Malaysia placed lower than Pakistan, Indonesia and Singapore in this area, even falling below poor African countries like Sierra Leone.
“In the Basic Human Needs dimension, Malaysia performs best on nutrition and basic medical care and has most opportunity to improve on the personal safety component.
“In the Opportunity Dimension, Malaysia is strongest on personal freedom and choice and has the most room to improve on personal rights,” said a statement accompanying the findings.

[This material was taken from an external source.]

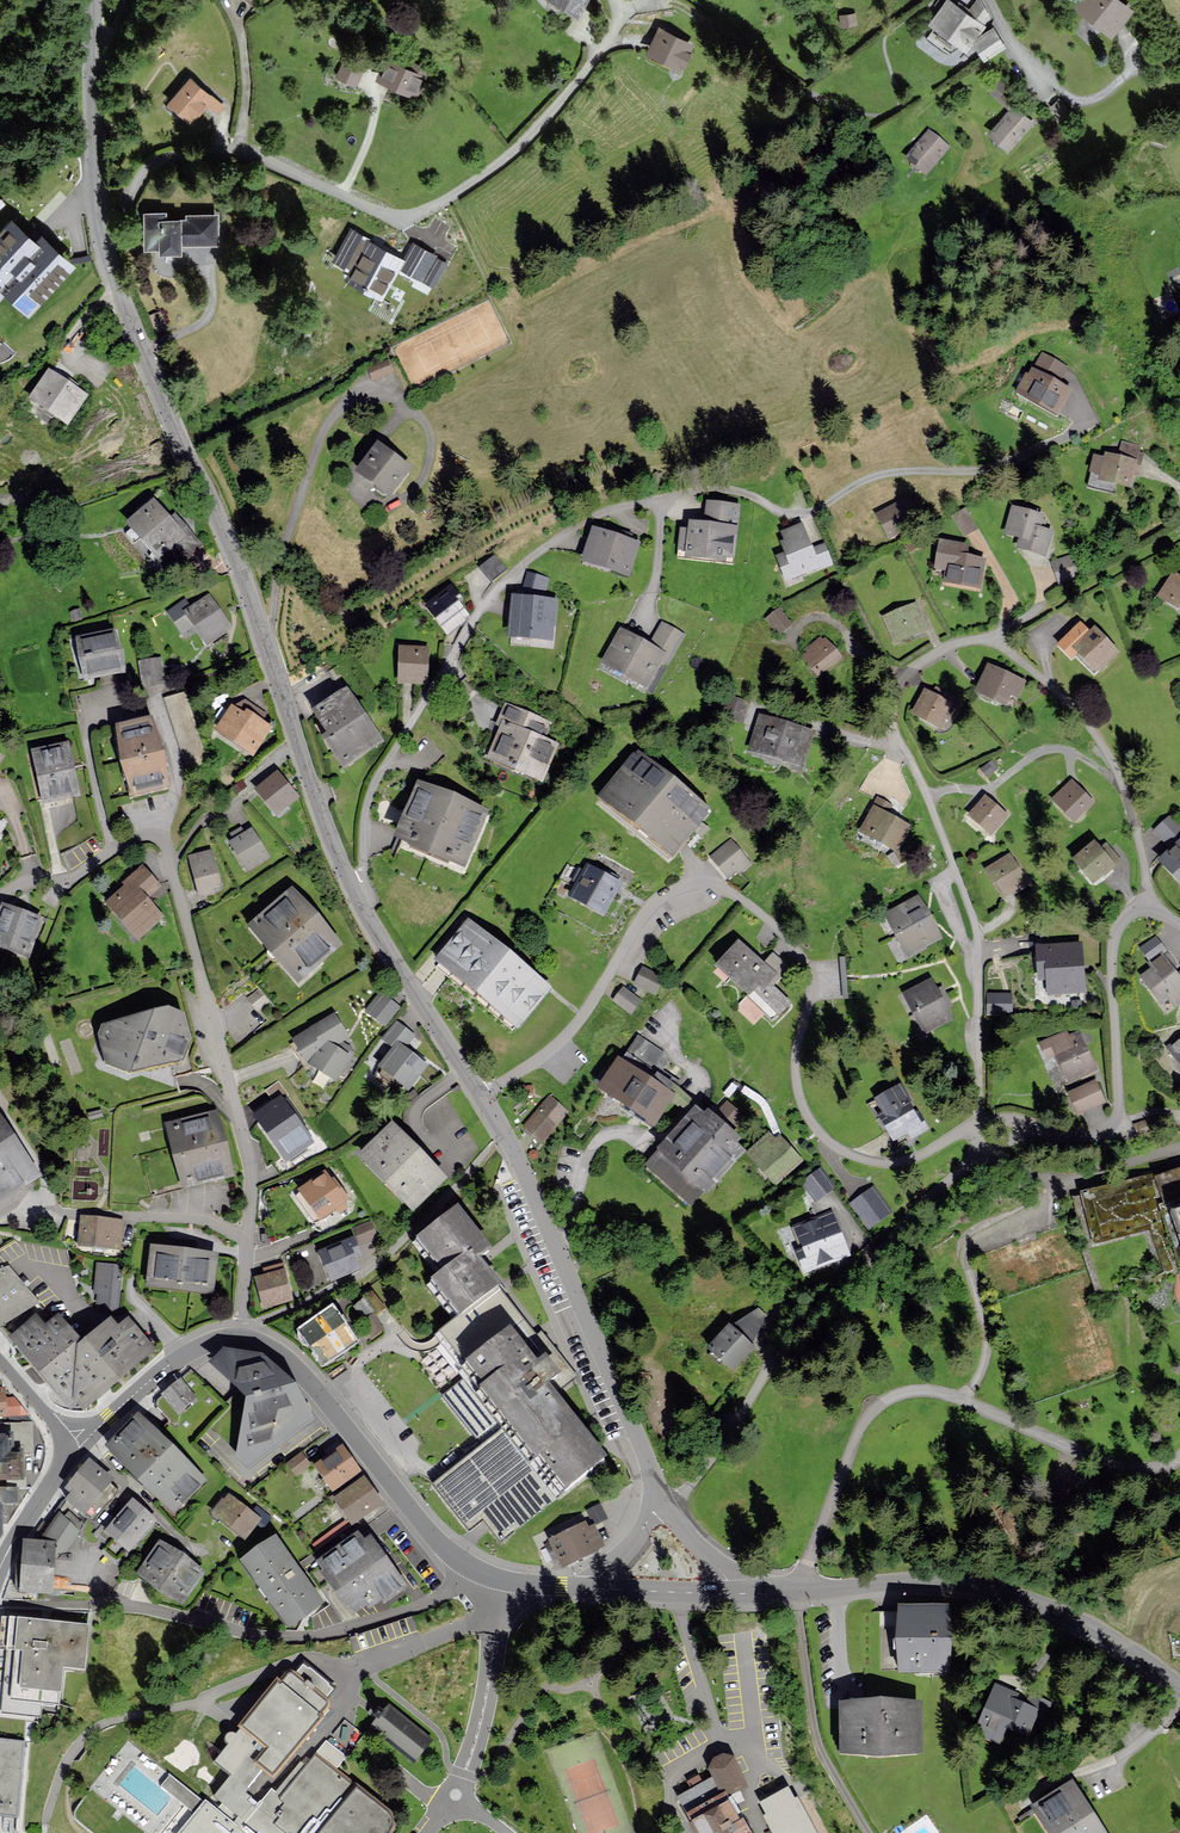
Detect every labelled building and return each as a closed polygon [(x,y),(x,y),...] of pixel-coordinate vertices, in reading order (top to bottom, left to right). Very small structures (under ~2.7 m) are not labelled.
[(580,14),(589,0),(556,0),(580,14)] [(988,17),(979,0),(978,0),(970,12),(959,4),(957,7),(948,1),(931,25),(967,51),(984,27),(982,26),(988,17)] [(1077,8),(1112,36),(1132,11),(1117,0),(1083,0),(1077,8)] [(662,27),(648,53),(683,72),(697,46),(662,27)] [(977,43),(985,59),(1006,48),(998,32),(977,43)] [(345,52),(336,75),(358,83),(367,60),(345,52)] [(391,56),(379,81),(416,99),(428,74),(391,56)] [(192,78),(169,104),(191,123),(207,104),(217,113),(224,105),(192,78)] [(1000,101),(1002,99),(1012,109),(991,131),(1011,150),(1036,124),(1018,107),(1020,105),(1007,93),(1009,90),(997,79),(988,89),(1000,101)] [(931,131),(907,161),(928,177),(951,148),(931,131)] [(183,219),(168,219),(168,212),(145,213),(146,248),(161,248),(162,255),(184,254),(184,246),(220,245),(220,215),(183,216),(183,219)] [(74,268),(43,239),(37,246),(13,224),(0,238),(0,298),(6,292),(30,314),(74,268)] [(351,272),(347,279),(382,300),(405,260),(373,243),(375,239),(352,226),(332,262),(351,272)] [(169,313),(153,318),(160,336),(176,331),(169,313)] [(1058,413),(1071,390),(1057,382),(1065,366),(1043,354),(1029,378),(1026,377),(1018,391),(1025,395),(1058,413)] [(51,375),(29,405),(69,432),(90,403),(51,375)] [(1138,475),(1140,465),(1135,464),(1140,445),(1123,442),(1120,456),(1106,453),(1106,457),(1094,454),(1090,471),(1101,473),(1100,478),(1130,485),(1133,473),(1138,475)] [(384,449),(360,479),(390,502),(413,472),(384,449)] [(878,514),(889,537),(924,519),(913,496),(878,514)] [(158,505),(130,528),(163,566),(191,543),(158,505)] [(739,509),(707,506),(705,527),(690,525),(689,533),(681,532),(679,554),(686,554),(686,561),(733,566),(739,509)] [(1021,540),(1018,550),(1047,558),(1054,534),(1043,531),(1047,518),(1014,509),(1006,536),(1021,540)] [(976,531),(965,513),(955,519),(966,537),(976,531)] [(784,544),(780,546),(785,557),(777,560),(786,584),(831,567),(824,548),(811,552),(802,528),(781,536),(784,544)] [(604,529),(602,534),(593,531),(583,563),(629,578),(640,546),(629,543),(631,538),(604,529)] [(966,559),(968,548),(940,544),(936,571),(950,574),(948,583),(965,586),(964,589),(980,592),(985,562),(966,559)] [(494,553),(479,566),(491,581),(507,567),(494,553)] [(1075,556),(1052,564),(1060,587),(1083,579),(1075,556)] [(1161,594),(1179,606),(1179,577),(1174,574),(1161,594)] [(450,593),(429,609),(449,635),(470,619),(450,593)] [(209,595),(186,610),(207,642),(230,627),(209,595)] [(516,599),(514,637),(555,640),(558,601),(516,599)] [(883,619),(895,646),(930,631),(918,604),(883,619)] [(782,610),(769,621),(781,636),(795,625),(782,610)] [(649,648),(622,632),(601,666),(644,691),(661,663),(667,666),(683,638),(662,626),(649,648)] [(115,630),(78,637),(86,678),(123,671),(115,630)] [(1098,631),(1075,651),(1099,678),(1122,658),(1098,631)] [(802,657),(819,680),(842,662),(826,640),(802,657)] [(402,649),(401,685),(429,685),(429,649),(402,649)] [(141,663),(146,690),(168,686),(163,659),(141,663)] [(990,668),(978,694),(1015,712),(1027,685),(990,668)] [(186,690),(165,696),(185,764),(206,758),(186,690)] [(928,691),(914,716),(941,731),(956,706),(928,691)] [(353,697),(317,719),(344,766),(381,745),(353,697)] [(236,707),(217,735),(252,760),(272,732),(236,707)] [(761,716),(751,749),(801,764),(811,731),(761,716)] [(499,720),(484,759),(546,783),(561,744),(499,720)] [(153,722),(116,733),(135,802),(172,791),(153,722)] [(34,753),(47,804),(81,796),(68,744),(34,753)] [(638,753),(603,796),(672,852),(708,809),(638,753)] [(279,774),(257,795),(279,817),(301,796),(279,774)] [(1074,781),(1053,801),(1077,826),(1098,805),(1074,781)] [(422,786),(397,845),(464,873),(489,814),(422,786)] [(985,798),(969,817),(994,837),(1010,818),(985,798)] [(875,809),(861,834),(897,854),(911,828),(875,809)] [(251,829),(231,841),(248,869),(268,857),(251,829)] [(730,840),(712,855),(729,877),(748,863),(730,840)] [(1097,843),(1074,862),(1095,886),(1117,867),(1097,843)] [(1162,864),(1179,884),(1179,849),(1162,864)] [(214,853),(188,860),(197,891),(223,884),(214,853)] [(1013,858),(989,871),(1005,902),(1029,889),(1013,858)] [(587,864),(570,895),(604,914),(621,883),(587,864)] [(160,890),(142,870),(122,888),(124,891),(106,907),(138,942),(162,920),(146,902),(160,890)] [(294,892),(252,930),(304,988),(346,950),(294,892)] [(921,898),(886,918),(911,960),(945,940),(921,898)] [(0,912),(0,945),(29,954),(41,917),(3,905),(0,912)] [(469,924),(437,965),(520,1031),(552,991),(469,924)] [(776,979),(778,976),(787,968),(773,954),(763,964),(740,942),(719,964),(773,1016),(788,1001),(770,984),(776,979)] [(1085,942),(1036,942),(1036,995),(1086,994),(1085,942)] [(1142,979),(1157,1000),(1179,983),(1179,978),(1167,961),(1142,979)] [(661,978),(643,969),(636,983),(654,992),(661,978)] [(934,981),(904,997),(926,1040),(956,1024),(934,981)] [(640,1001),(624,988),(616,998),(632,1011),(640,1001)] [(250,999),(261,1012),(272,1003),(262,990),(250,999)] [(398,1006),(381,993),(366,1011),(383,1024),(398,1006)] [(103,1023),(99,1036),(105,1065),(131,1075),(182,1060),(193,1040),(185,1013),(169,1006),(103,1023)] [(336,1080),(352,1056),(348,1053),(352,1048),(341,1041),(348,1037),(335,1014),(310,1027),(311,1029),(294,1039),(307,1064),(309,1063),(336,1080)] [(396,1022),(383,1039),(394,1047),(380,1067),(410,1089),(428,1064),(423,1061),(421,1059),(404,1047),(413,1035),(396,1022)] [(1078,1027),(1041,1042),(1059,1086),(1097,1070),(1078,1027)] [(636,1034),(625,1055),(652,1069),(663,1048),(636,1034)] [(1169,1050),(1179,1066),(1179,1043),(1169,1050)] [(619,1058),(599,1087),(652,1124),(672,1095),(619,1058)] [(1068,1088),(1076,1112),(1106,1103),(1098,1078),(1068,1088)] [(903,1087),(875,1102),(898,1145),(926,1130),(903,1087)] [(282,1096),(255,1114),(285,1158),(311,1140),(282,1096)] [(550,1096),(525,1130),(542,1143),(567,1109),(550,1096)] [(696,1107),(645,1165),(692,1206),(742,1149),(735,1142),(739,1137),(708,1109),(704,1113),(696,1107)] [(216,1111),(168,1123),(185,1186),(232,1174),(216,1111)] [(44,1183),(0,1113),(0,1210),(44,1183)] [(393,1122),(359,1152),(412,1211),(446,1180),(393,1122)] [(770,1133),(749,1151),(776,1182),(801,1160),(780,1136),(775,1140),(770,1133)] [(1156,1176),(1164,1202),(1173,1199),(1179,1227),(1179,1168),(1156,1176)] [(834,1188),(820,1170),(803,1182),(816,1201),(834,1188)] [(332,1171),(302,1193),(324,1221),(353,1199),(332,1171)] [(869,1227),(891,1211),(874,1188),(852,1203),(869,1227)] [(443,1332),(469,1365),(461,1371),(467,1379),(447,1395),(482,1440),(499,1427),(506,1436),(438,1487),(470,1529),(486,1517),(502,1539),(564,1492),(562,1490),(606,1456),(547,1378),(558,1369),(552,1361),(545,1353),(535,1360),(510,1326),(520,1319),(498,1290),(501,1287),(482,1261),(476,1254),(488,1245),(458,1206),(414,1240),(441,1276),(432,1283),(460,1319),(443,1332)] [(831,1212),(794,1228),(803,1248),(797,1251),(805,1271),(848,1252),(831,1212)] [(80,1217),(78,1248),(123,1250),(125,1219),(80,1217)] [(371,1222),(354,1230),(361,1246),(378,1239),(371,1222)] [(320,1251),(331,1280),(359,1268),(354,1258),(361,1255),(354,1237),(320,1251)] [(9,1267),(38,1302),(44,1311),(82,1297),(76,1289),(66,1251),(15,1241),(0,1249),(0,1270),(9,1267)] [(154,1248),(150,1289),(215,1296),(219,1255),(154,1248)] [(316,1285),(308,1257),(292,1262),(301,1289),(316,1285)] [(99,1292),(98,1306),(118,1307),(122,1266),(98,1264),(96,1292),(99,1292)] [(38,1302),(9,1267),(0,1270),(0,1323),(38,1302)] [(257,1281),(264,1308),(295,1299),(289,1273),(257,1281)] [(332,1306),(301,1329),(326,1362),(357,1339),(332,1306)] [(83,1409),(120,1378),(86,1337),(82,1341),(59,1313),(45,1325),(36,1314),(10,1336),(71,1407),(77,1402),(83,1409)] [(117,1326),(110,1317),(86,1337),(120,1378),(154,1349),(127,1317),(117,1326)] [(728,1325),(709,1346),(734,1367),(752,1346),(728,1325)] [(250,1405),(238,1460),(248,1471),(313,1423),(297,1389),(265,1357),(227,1352),(215,1369),(250,1405)] [(181,1379),(164,1393),(177,1410),(194,1396),(181,1379)] [(6,1415),(26,1413),(14,1398),(5,1399),(5,1395),(5,1388),(0,1388),(0,1415),(6,1415)] [(140,1413),(108,1444),(172,1509),(203,1478),(140,1413)] [(23,1478),(23,1460),(23,1451),(32,1451),(32,1422),(0,1422),(0,1478),(23,1478)] [(315,1465),(332,1488),(359,1470),(343,1446),(315,1465)] [(286,1466),(296,1478),(311,1467),(301,1455),(286,1466)] [(73,1491),(67,1498),(84,1512),(111,1478),(89,1460),(67,1486),(73,1491)] [(334,1498),(351,1521),(381,1500),(365,1477),(334,1498)] [(18,1503),(18,1487),(3,1487),(0,1487),(0,1534),(3,1530),(3,1503),(18,1503)] [(213,1513),(243,1537),(259,1518),(229,1494),(213,1513)] [(106,1530),(127,1549),(154,1518),(133,1500),(106,1530)] [(600,1502),(587,1508),(592,1522),(606,1516),(600,1502)] [(59,1514),(45,1532),(66,1548),(80,1530),(59,1514)] [(551,1539),(563,1564),(603,1544),(593,1525),(588,1528),(585,1522),(551,1539)] [(358,1532),(318,1560),(355,1611),(369,1601),(371,1603),(382,1595),(386,1600),(406,1585),(369,1536),(364,1540),(358,1532)] [(275,1536),(243,1559),(288,1624),(321,1601),(275,1536)] [(27,1541),(24,1588),(50,1590),(53,1543),(27,1541)] [(138,1572),(181,1602),(203,1572),(160,1542),(138,1572)] [(899,1672),(950,1671),(949,1604),(899,1605),(899,1672)] [(0,1651),(0,1712),(40,1717),(42,1701),(59,1703),(62,1667),(84,1670),(89,1626),(4,1616),(0,1651)] [(397,1826),(317,1757),(299,1777),(287,1767),(342,1703),(301,1667),(240,1737),(216,1766),(233,1781),(211,1806),(210,1805),(208,1807),(171,1776),(161,1788),(198,1819),(185,1832),(390,1832),(397,1826)] [(995,1684),(982,1720),(1028,1737),(1035,1716),(1045,1719),(1050,1705),(995,1684)] [(841,1702),(841,1749),(920,1749),(920,1702),(841,1702)] [(388,1708),(375,1725),(415,1757),(429,1740),(388,1708)] [(40,1717),(0,1712),(0,1740),(26,1743),(37,1744),(40,1717)] [(18,1816),(26,1743),(0,1740),(0,1814),(18,1816)] [(706,1786),(701,1777),(687,1784),(692,1793),(679,1801),(691,1822),(687,1824),(692,1832),(747,1832),(731,1805),(751,1793),(732,1758),(707,1772),(713,1783),(706,1786)] [(1033,1807),(1050,1832),(1106,1832),(1073,1782),(1033,1807)] [(763,1810),(775,1832),(814,1832),(794,1794),(763,1810)]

Malaysia also scored poorly on the tolerance and inclusion indicator that comprises tolerance for immigrants, tolerance for homosexuals, discrimination and violence against minorities, religious tolerance and a community safety net, netting a 45.72 score and coming in 81st.
It scored 60.84 for personal freedom and choice and was ranked at 73rd.
Malaysia scored 48.48 out of 100 on “Opportunity”, compared to 73.31 on “Foundations of Wellbeing” and 88.45 on “Basic Human Needs”.
Finland scored highest of the 133 countries ranked the survey on the extent to which countries fulfilled the social and environmental needs of its citizens, and was followed by Canada, Denmark, Australia, Switzerland with the United Kingdom coming ninth and the United States 19th.
The Central African Republic was joined at the bottom of the list by Afghanistan, Chad, Angola and Niger.